Some of this is just a matter of timing. The two-part season premiere dealt a lot with Brent and Simone’s assimilation into the neighborhood, and there was at least a John-centric subplot in “Chillaxing.” But the two most recent episodes barely featured them at all; last week’s “Employee of the Bearimy” literally had a subplot about how they had to be kept out of the way of what was actually happening.

It’s understandable that the show would want to focus on all the familiar characters. The writers and actors understand all the ways in which they’re funny, and that’s where the audience’s emotional investment is. But it makes the story of the season so far ring hollow. Chidi doesn’t really count as a test subject, since his primary role is to help the other three improve. Once upon a time, Simone was a vibrant character on this series — a great example of a late addition to an established ensemble who fit in like she’d always been there. But she barely exists so far this season. The premiere introduced a few ideas — that Simone believes the afterlife is just a coma fantasy, and that Chidi believes he and Simone are soul mates — that the season proceeded to fumble. Simone’s feelings about the neighborhood have been ignored ever since, while she and Chidi apparently began a relationship offscreen — and even that only exists so far to cause angst for Eleanor, rather than being something that matters to the two of them. There’s also the matter of Simone already being a much better person than any of the original members of Team Cockroach were when they died; she doesn’t need much, or any, improvement to move the needle on the experiment. John needs a little, but not enough to be that interesting, and he’s also not as ridiculous as, say, Jason or Tahani.

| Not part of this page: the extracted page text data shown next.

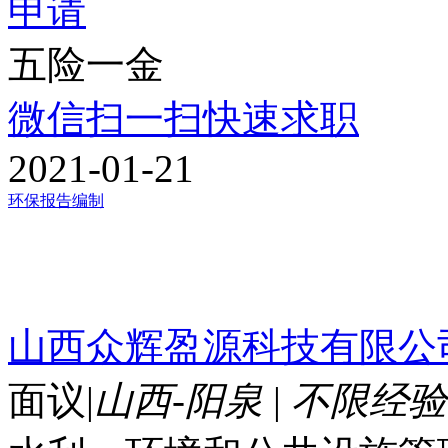
申请
五险一金
微信扫一扫快速求职
2021-01-21
环保报告编制
山西众辉盈源科技有限公
面议
|
山西-阳泉
|
不限经验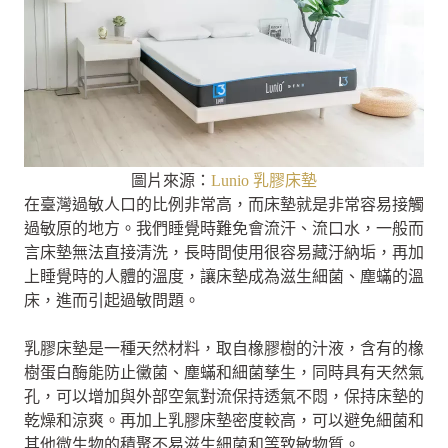
圖片來源：
Lunio 乳膠床墊
在臺灣過敏人口的比例非常高，而床墊就是非常容易接觸
過敏原的地方。我們睡覺時難免會流汗、流口水，一般而
言床墊無法直接清洗，長時間使用很容易藏汙納垢，再加
上睡覺時的人體的溫度，讓床墊成為滋生細菌、塵蟎的溫
床，進而引起過敏問題。
乳膠床墊是一種天然材料，取自橡膠樹的汁液，含有的橡
樹蛋白酶能防止黴菌、塵蟎和細菌孳生，同時具有天然氣
孔，可以增加與外部空氣對流保持透氣不悶，保持床墊的
乾燥和涼爽。再加上乳膠床墊密度較高，可以避免細菌和
其他微生物的積聚不易滋生細菌和等致敏物質。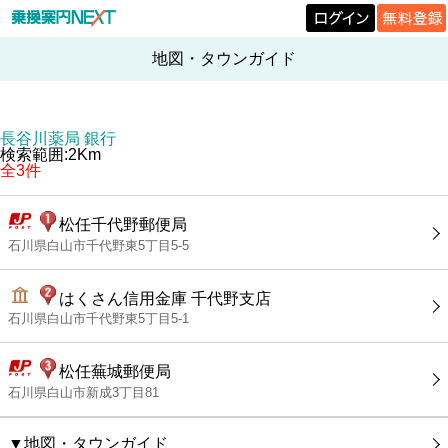
地図・タウンガイド
長谷川薬局 銀行
検索範囲:2Km
全3件
松任千代野郵便局
石川県白山市千代野東5丁目5-5
はくさん信用金庫 千代野支店
石川県白山市千代野東5丁目5-1
松任蕪城郵便局
石川県白山市新成3丁目81
▼地図・タウンガイド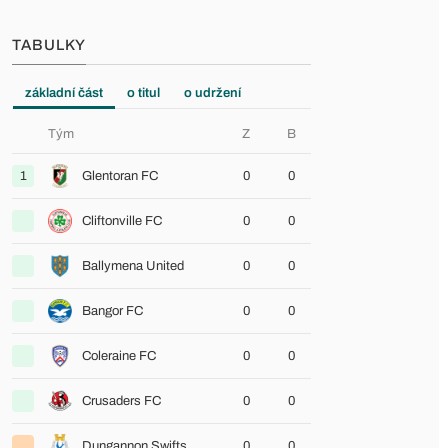
TABULKY
základní část
o titul
o udržení
Tým
Z
B
1
Glentoran FC
0
0
Cliftonville FC
0
0
Ballymena United
0
0
Bangor FC
0
0
Coleraine FC
0
0
Crusaders FC
0
0
Dungannon Swifts
0
0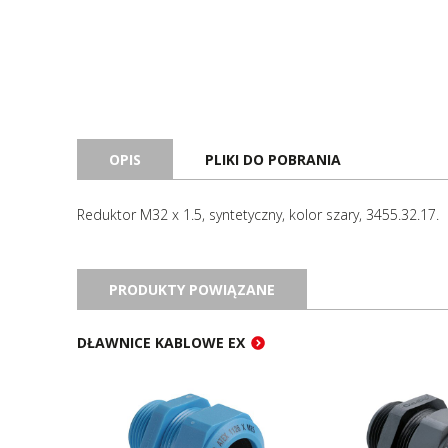
OPIS
PLIKI DO POBRANIA
Reduktor M32 x 1.5, syntetyczny, kolor szary, 3455.32.17.
PRODUKTY POWIĄZANE
DŁAWNICE KABLOWE EX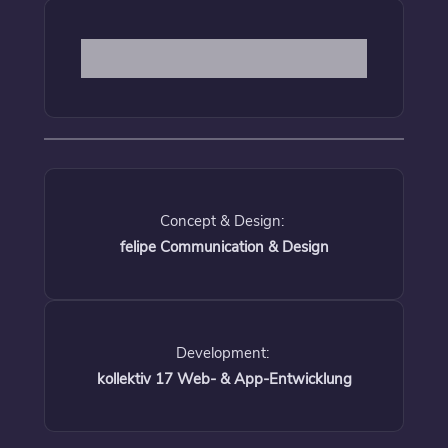
Concept & Design:
felipe Communication & Design
Development:
kollektiv 17 Web- & App-Entwicklung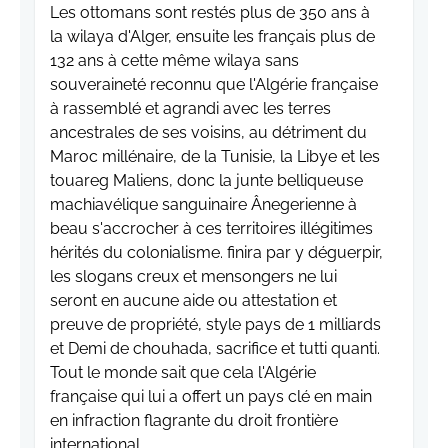
Les ottomans sont restés plus de 350 ans à
la wilaya d'Alger, ensuite les français plus de
132 ans à cette même wilaya sans
souveraineté reconnu que l'Algérie française
à rassemblé et agrandi avec les terres
ancestrales de ses voisins, au détriment du
Maroc millénaire, de la Tunisie, la Libye et les
touareg Maliens, donc la junte belliqueuse
machiavélique sanguinaire Ânegerienne à
beau s'accrocher à ces territoires illégitimes
hérités du colonialisme. finira par y déguerpir,
les slogans creux et mensongers ne lui
seront en aucune aide ou attestation et
preuve de propriété, style pays de 1 milliards
et Demi de chouhada, sacrifice et tutti quanti.
Tout le monde sait que cela l'Algérie
française qui lui a offert un pays clé en main
en infraction flagrante du droit frontière
international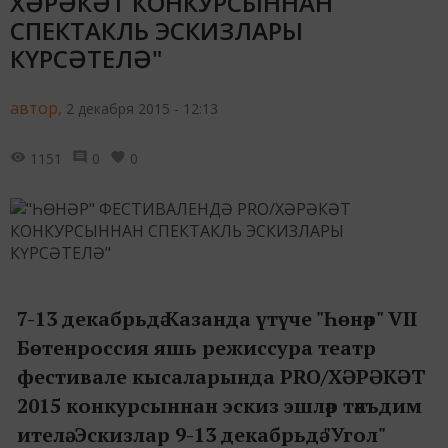
ХӘРӘКӘТ КОНКУРСЫННАН
СПЕКТАКЛЬ ЭСКИЗЛАРЫ
КҮРСӘТЕЛӘ"
автор,
2 декабря 2015 - 12:13
1151
0
0
7-13 декабрьдә Казанда үтүче "Һөнәр" VII
Бөтенроссия яшь режиссура театр
фестивале кысаларында PRO/ХӘРӘКӘТ
2015 конкурсыннан эскиз эшләр тәкъдим
ителә. Эскизлар 9-13 декабрьдә "Угол"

So basically, the entire experiment — and arguably this season — hinges on Brent. Admittedly, he needs a ton of work, and he generates comic tension in every scene he’s in by virtue of being so relentlessly awful (and oblivious to his awfulness). Ben Koldyke has been really funny so far in the role and the most memorable of the additions.

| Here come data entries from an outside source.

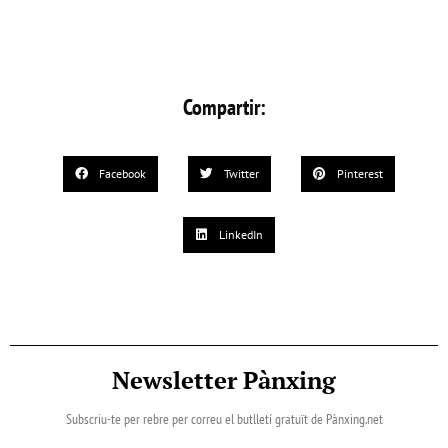
Compartir:
Facebook
Twitter
Pinterest
LinkedIn
Newsletter Pànxing
Subscriu-te per rebre per correu el butlletí gratuït de Pànxing.net​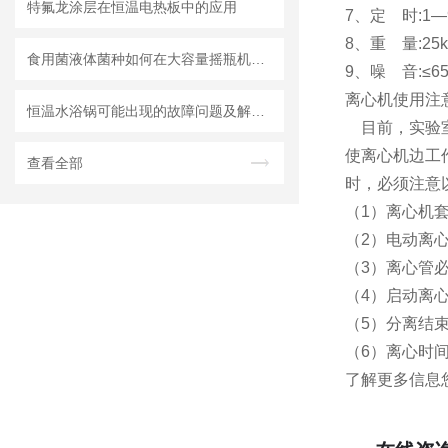
特氟龙涂层在恒温电热板中的应用
7、定 时:1
8、重 量:25k
食用菌液体菌种如何在大容量摇瓶机中得到好的培养
9、噪 音:≤65
离心机使用注
恒温水浴锅可能出现的故障问题及解决方案
目前，实验室
使离心机边工
查看全部
时，必须注意
（1）离心机
（2）电动离
（3）离心管
（4）启动离
（5）分离结
（6）离心时
了解更多信息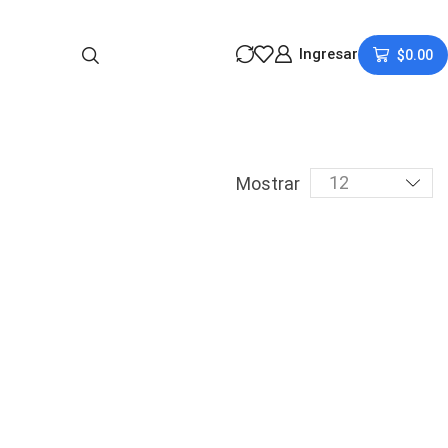
Ingresar
$
0.00
Mostrar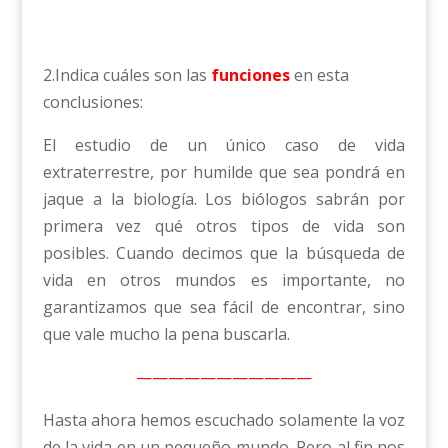
2.Indica cuáles son las
funciones
en esta
conclusiones:
El estudio de un único caso de vida
extraterrestre, por humilde que sea pondrá en
jaque a la biología. Los biólogos sabrán por
primera vez qué otros tipos de vida son
posibles. Cuando decimos que la búsqueda de
vida en otros mundos es importante, no
garantizamos que sea fácil de encontrar, sino
que vale mucho la pena buscarla.
———————————
Hasta ahora hemos escuchado solamente la voz
de la vida en un pequeño mundo. Pero al fin nos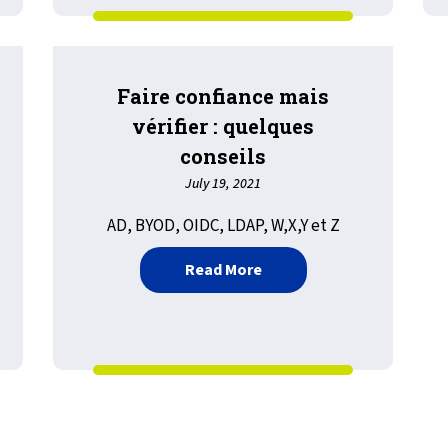
Faire confiance mais
vérifier : quelques
conseils
July 19, 2021
AD, BYOD, OIDC, LDAP, W,X,Y et Z
about Faire confiance mais
Read More
tion de LRS Mission Control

“A Chip Driver Mystery” leans into both the dynamic among the newbies and into the specific challenges of making Brent a better person. It’s a welcome attempt to get back to the alleged point of this season, if not always a successful one.

The publication of Brent’s book, Six Feet Under Par — basically, the literary equivalent of Michael Scott’s movie Threat Level Midnight, with Chip Driver a fantasy stand-in for Brent, and other characters like Scarlett Pakistan and Four-Eyed Igby transparently representing people like Tahani and Chidi — causes new tension among the test subjects, and reminds Eleanor and the others how far they have to go with this clown. It’s primarily a Brent vs. Simone showdown, and if it still feels like the season has skipped over way too many steps with her, there are at least strong comic sparks between Koldyke and Kirby Howell-Baptiste.

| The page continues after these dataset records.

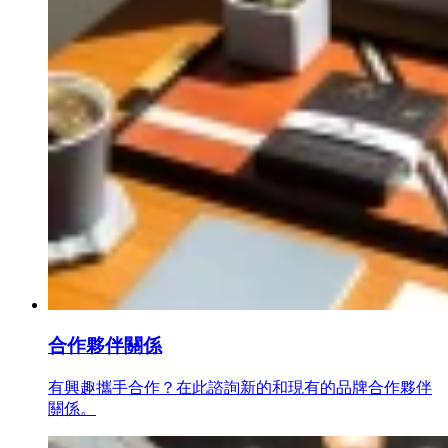
合作夥伴關係
有興趣攜手合作？在此諮詢新的和現有的品牌合作夥伴
關係。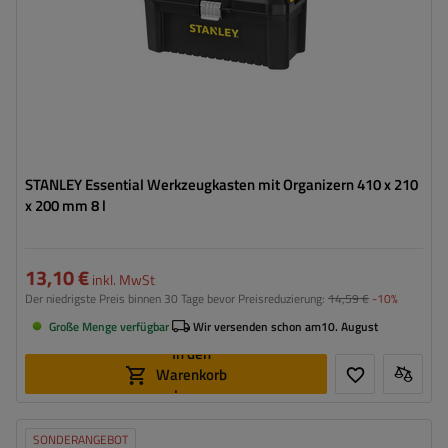
STANLEY Essential Werkzeugkasten mit Organizern 410 x 210
x 200 mm 8 l
13,10 €
inkl. MwSt
Der niedrigste Preis binnen 30 Tage bevor Preisreduzierung:
14,59 €
-10%
Große Menge verfügbar
Wir versenden schon am
10. August
In den
Warenkorb
legen
SONDERANGEBOT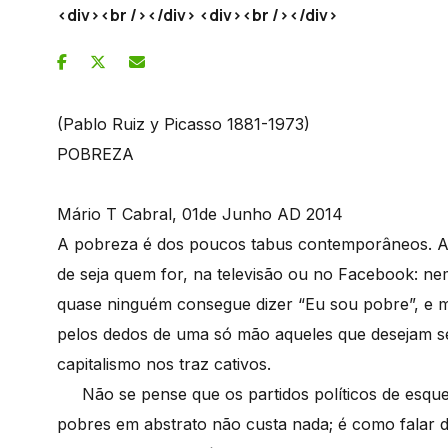
<div><br /></div> <div><br /></div>
(Pablo Ruiz y Picasso 1881-1973)
POBREZA
Mário T Cabral, 01de Junho AD 2014
A pobreza é dos poucos tabus contemporâneos. As
de seja quem for, na televisão ou no Facebook: n
quase ninguém consegue dizer “Eu sou pobre”, e m
pelos dedos de uma só mão aqueles que desejam se
capitalismo nos traz cativos.
Não se pense que os partidos políticos de esquer
pobres em abstrato não custa nada; é como falar 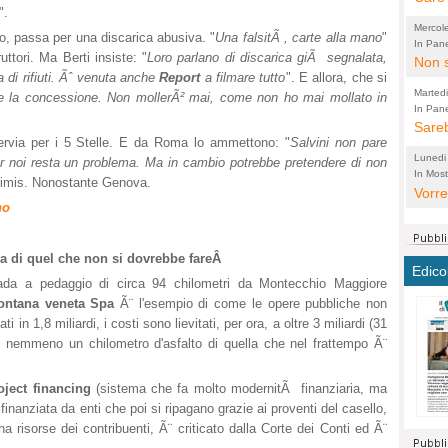
".
perco
"prog
Mercol
o, passa per una discarica abusiva. "
Una falsitÃ , carte alla mano
"
cittad
porch
In Pane
ttori. Ma Berti insiste: "
Loro parlano di discarica giÃ segnalata,
Bretell
Non s
2003 
per i
 di rifiuti. Ãˆ venuta anche
Report
a filmare tutto
". E allora, che si
sicur
Madda
che "
Marted
e la concessione. Non mollerÃ² mai, come non ho mai mollato in
autom
propo
qui 
In Pane
(Lucian
Bretell
Sareb
quot
proge
PER 
ervia per i 5 Stelle. E da Roma lo ammettono: "
Salvini non pare
Pidin
rotab
sono 
Lunedi
per noi resta un problema. Ma in cambio potrebbe pretendere di non
elett
panni
(non 
In Most
(Lucian
rimis. Nonostante Genova.
di vola
Vorre
Villa
la mo
dal G
no
inten
distr
sono 
Aspro
e sag
città,
asso
parte
ma di quel che non si dovrebbe fareÂ
conti
citta
a dir
chius
Edico
Chier
Pace 
costr
Sind
rada a pedaggio di circa 94 chilometri da Montecchio Maggiore
FORT
costr
ntana veneta
Spa
Ã¨ l'esempio di come le opere pubbliche non
invec
Micro
 in 1,8 miliardi, i costi sono lievitati, per ora, a oltre 3 miliardi (31
TUTTA
signo
morac
temat
o nemmeno un chilometro d'asfalto di quella che nel frattempo Ã¨
RUSS
vuol
ancor
Ora i
ECCEL
come 
cambi
la nu
oject financing
(sistema che fa molto modernitÃ finanziaria, ma
alta 
seria
stagn
L'ope
finanziata da enti che poi si ripagano grazie ai proventi del casello,
Citta
conse
ma no
a risorse dei contribuenti, Ã¨ criticato dalla Corte dei Conti ed Ã¨
propa
perch
Comu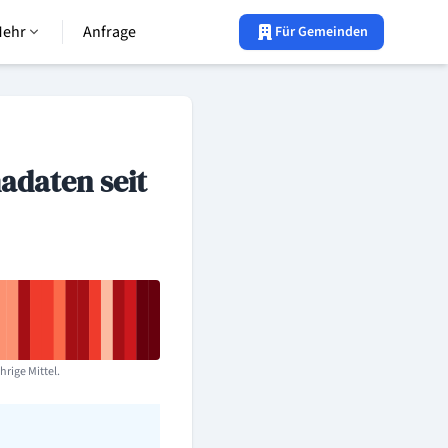
Mehr
Anfrage
Für Gemeinden
adaten seit
hrige Mittel.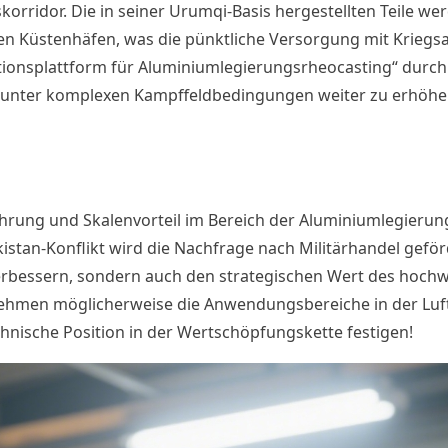
orridor. Die in seiner Urumqi-Basis hergestellten Teile we
i den Küstenhäfen, was die pünktliche Versorgung mit Krieg
ionsplattform für Aluminiumlegierungsrheocasting“ durc
le unter komplexen Kampffeldbedingungen weiter zu erhöhe
fahrung und Skalenvorteil im Bereich der Aluminiumlegieru
stan-Konflikt wird die Nachfrage nach Militärhandel geför
rbessern, sondern auch den strategischen Wert des hochwe
nehmen möglicherweise die Anwendungsbereiche in der Luf
hnische Position in der Wertschöpfungskette festigen!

That’s good. But the John subplot — he finds out that Jianyu is really Jason Mendoza, and struggles to contain the secret due to his love of hot goss — barely even gets going, and just underlines what a thin character he is so far. And neither story gets resolved within the episode, because the entire thing is framed as a conversation between Michael and Bad Janet. He’s trying to teach her a lesson about human beings’ capacity to learn from their mistakes and become better, albeit with a story where nobody actually learns anything yet. (His optimism instead comes from seeing Eleanor, Tahani, and Jason pick themselves up and continue their efforts, despite a lack of evidence for optimism.) But the whole thing feels like misdirection from Michael. The important part isn’t the story he’s telling Bad Janet in this moment, but that he sets her free at the end, and gives her the history of the neighborhood that he and Janet put together. He wants to convert her to their cause, but he has to be sneaky about it. The mess created by Brent’s book seems to matter less than the lessons the other book can perhaps teach Bad Janet and some of the Bad Place demons.

And that’s an interesting potential story path. This Bad Janet has been rebooted so many times that she feels almost as complex as our own Janet. She’s still partial to fart jokes — including a passing of gas that hilariously bridges the theme song this week — but her rant to Michael about all the terrible things happening on Earth felt utterly reasonable and real. D’Arcy Carden is wonderful as always, and I like the idea of doubling down on her role in the series’ endgame.

But something has to be done about the test subjects, soon. Maybe that means focusing much more on them, even at the expense of our old favorites. Maybe it means pulling one of the series’ trademark abrupt left turns and abandoning the experiment — and most of its subjects — within the next episode or two. As of now, I’m reminded of a bit of wisdom offered by a character on a different Mike Schur show: “Never half-ass two things. Whole-ass one thing.”